Then it got a little more technical, and Obama added that same-sex partners of federal employees in certain areas of government would be eligible for additional benefits. Those included noncompetitive appointments to certain civil-service positions, advance payments for evacuation from dangerous areas abroad, a presumption that they have an insurable interest in a federal retiree’s annuity payments and – for one whose partner is hypothetically stationed on Johnston Island – that extra maintenance payment.
Why are these benefits open to same-sex partners of federal employees while other wide swaths of federal benefits are not?
It turns out that, across federal law, the same language isn’t always used. Although one might hope that federal law would use consistent terminology, that’s more often the exception than the rule.
In the case of the evacuation payments, for example, the statute in question allows for the payments to include the employee and his or her ”dependents or immediate family.” Because the law itself uses neither ”marriage” nor ”spouse” and the statute does not further define the terms, DOMA does not restrict the provision of benefits to exclude same-sex partners.
In the federal employees’ health-insurance provision in federal law, however, ”member of family” is defined by statute as meaning ”the spouse of an employee … and an unmarried dependent child under 22 years of age.” DOMA, therefore, prohibits giving those benefits to a same-sex partner. Because that restriction prevents the government from giving equal benefits, health insurance is one of the primary areas of employees’ benefits addressed in the DPBO.
Looking at the language granting that extra payment for those phantom Johnston Island employees, it provides that the payment can be given if the ”employee’s spouse or dependents, or both,” are living somewhere other than Johnston Island. The president’s memorandum states that ”employees’ same-sex domestic partners qualify as dependents,” but then notes that they are ”subject to any limitations applicable to spouses.” Same-sex couples, then, aren’t legally being treated as spouses but are instead being treated as dependents, in an attempt to avoid DOMA’s restriction.
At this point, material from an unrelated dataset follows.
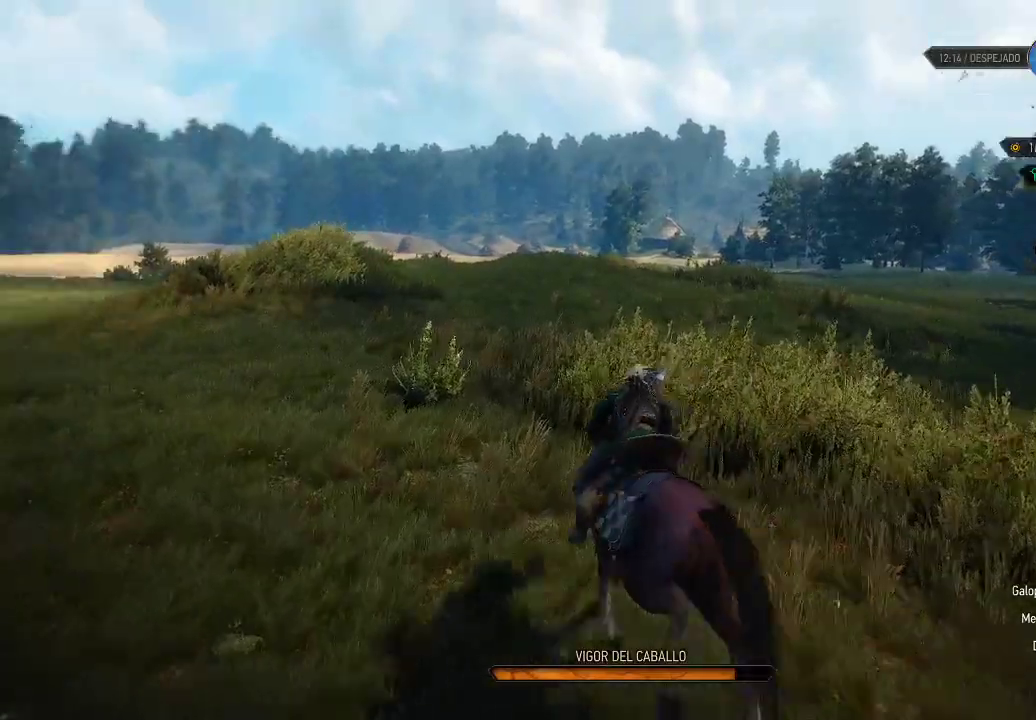
{"buttons": [], "left_stick": "up-left", "right_stick": "center", "events": [[100, "right_stick", "down-left"], [150, "right_stick", "left"], [500, "right_stick", "center"]]}
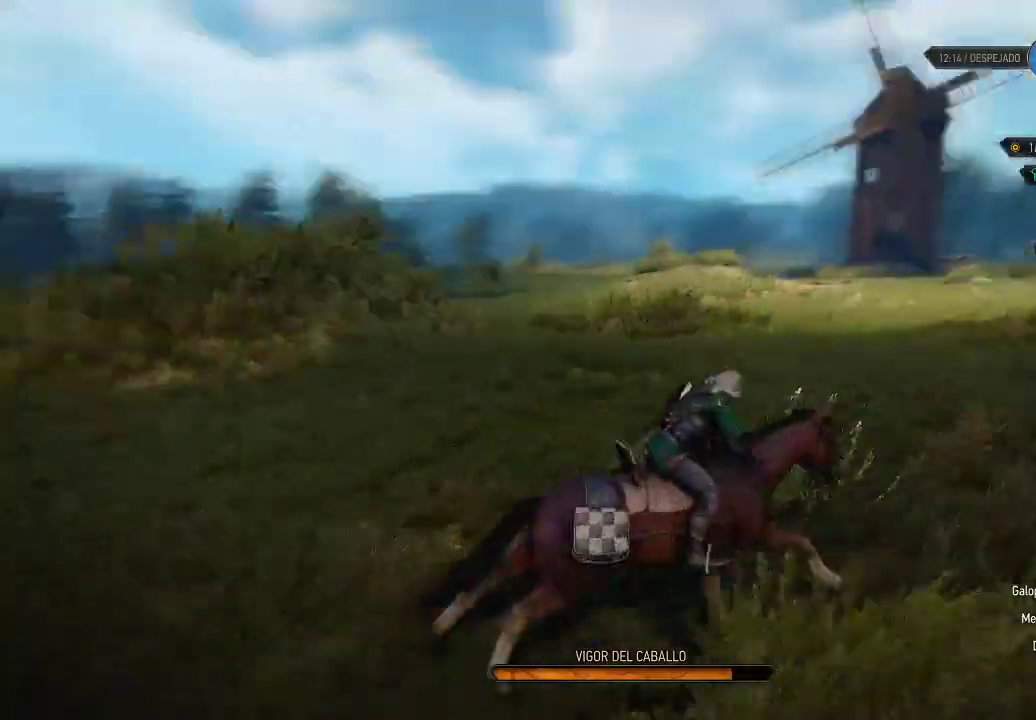
{"buttons": ["A"], "left_stick": "up-left", "right_stick": "center", "events": [[50, "A", "down"], [150, "A", "up"], [250, "A", "down"], [350, "A", "up"], [450, "A", "down"]]}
The Justice Department apparently determined that this convoluted method of extending the benefit does not conflict with DOMA.
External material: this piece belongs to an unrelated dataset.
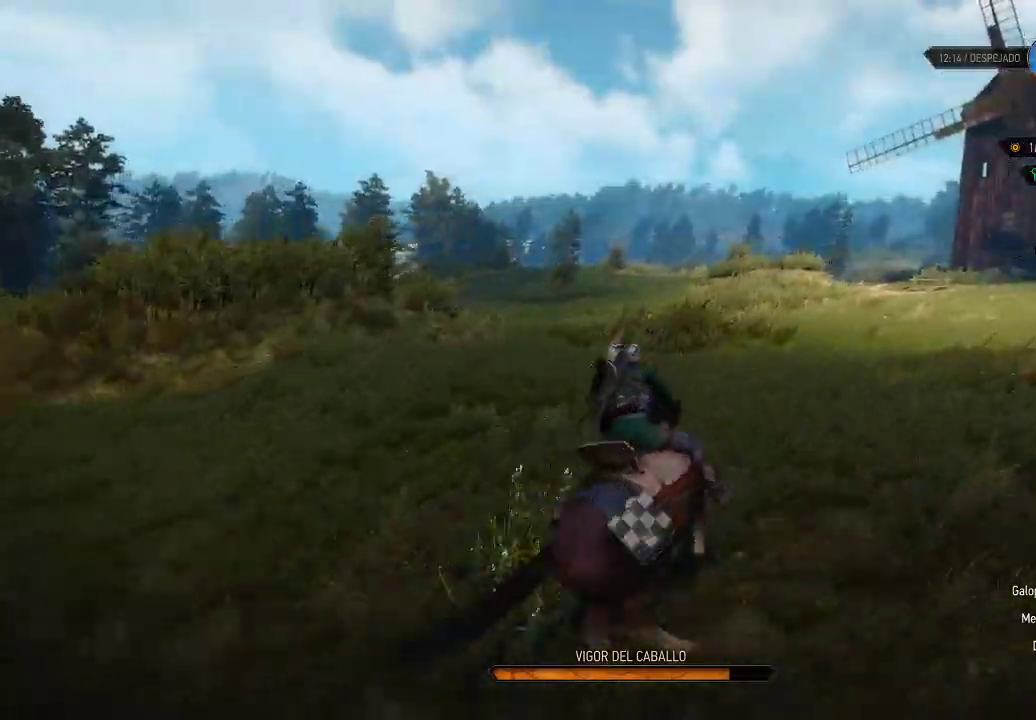
{"buttons": [], "left_stick": "up-left", "right_stick": "left", "events": [[300, "A", "up"], [400, "right_stick", "left"]]}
Since taking office, first with the memorandum of June 17, 2009, granting some same-sex partner benefits to federal employees and now with the extension of additional benefits in the June 2 memorandum, the Obama administration appears to be combing through federal law for areas where the language used to provide benefits to ”family” or ”dependents” of federal employees does not specifically restrict the benefits to the spouse or spouse and children of the employee.
What’s more, where federal regulations – but not the underlying statute – specify that ”family” or ”dependents” are defined as or presumed to be only spouses or children, the June 2 memorandum appears to require that agencies take steps to change the relevant regulations to include same-sex partners. Office of Personnel Management Director John Berry further established that this was so in a follow-up memorandum, writing to agency heads, ”Changes in agency regulations, policies, contracts, negotiated agreements, or other documents … may be necessary to implement the President’s direction.”
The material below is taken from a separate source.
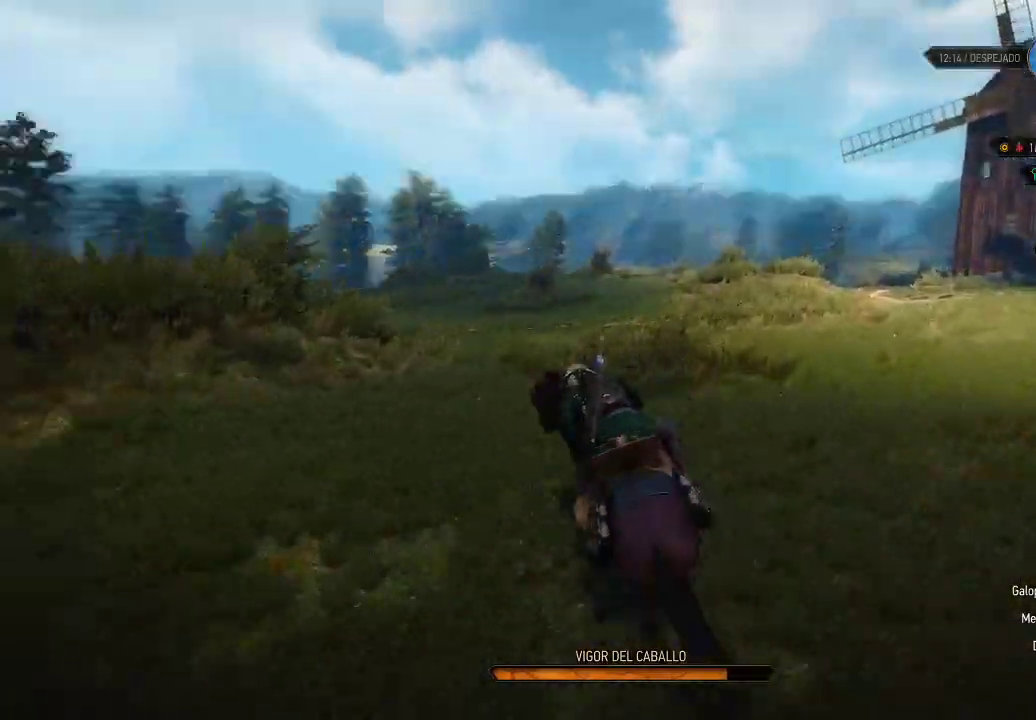
{"buttons": [], "left_stick": "up-left", "right_stick": "center", "events": [[150, "right_stick", "center"], [250, "A", "down"], [350, "A", "up"], [400, "A", "down"], [500, "A", "up"]]}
Additionally, per Obama’s memorandum, agencies now will have an ongoing obligation to add equivalent benefits for same-sex partners of federal employees as they are found or established, ”to the extent permitted by law.”
Despite these steps, changes and ongoing obligations, the ”to the extent permitted by law” part is key. The large DOMA roadblock cuts off most of the obvious pathways forward, which Obama’s statements suggest he understands. In his 2010 proclamation for Lesbian, Gay, Bisexual, and Transgender Pride Month, he wrote of the work that remains ahead, ”That is why we must give committed gay couples the same rights and responsibilities afforded to any married couple, and repeal the Defense of Marriage Act.”
Whether they are 717 miles west-southwest of Honolulu on a deserted island in the Pacific, or down the street from the White House at the D.C. Courthouse, same-sex couples – and public officials – will continue to face these complications until Congress or the courts take action to remove DOMA from the nation’s laws.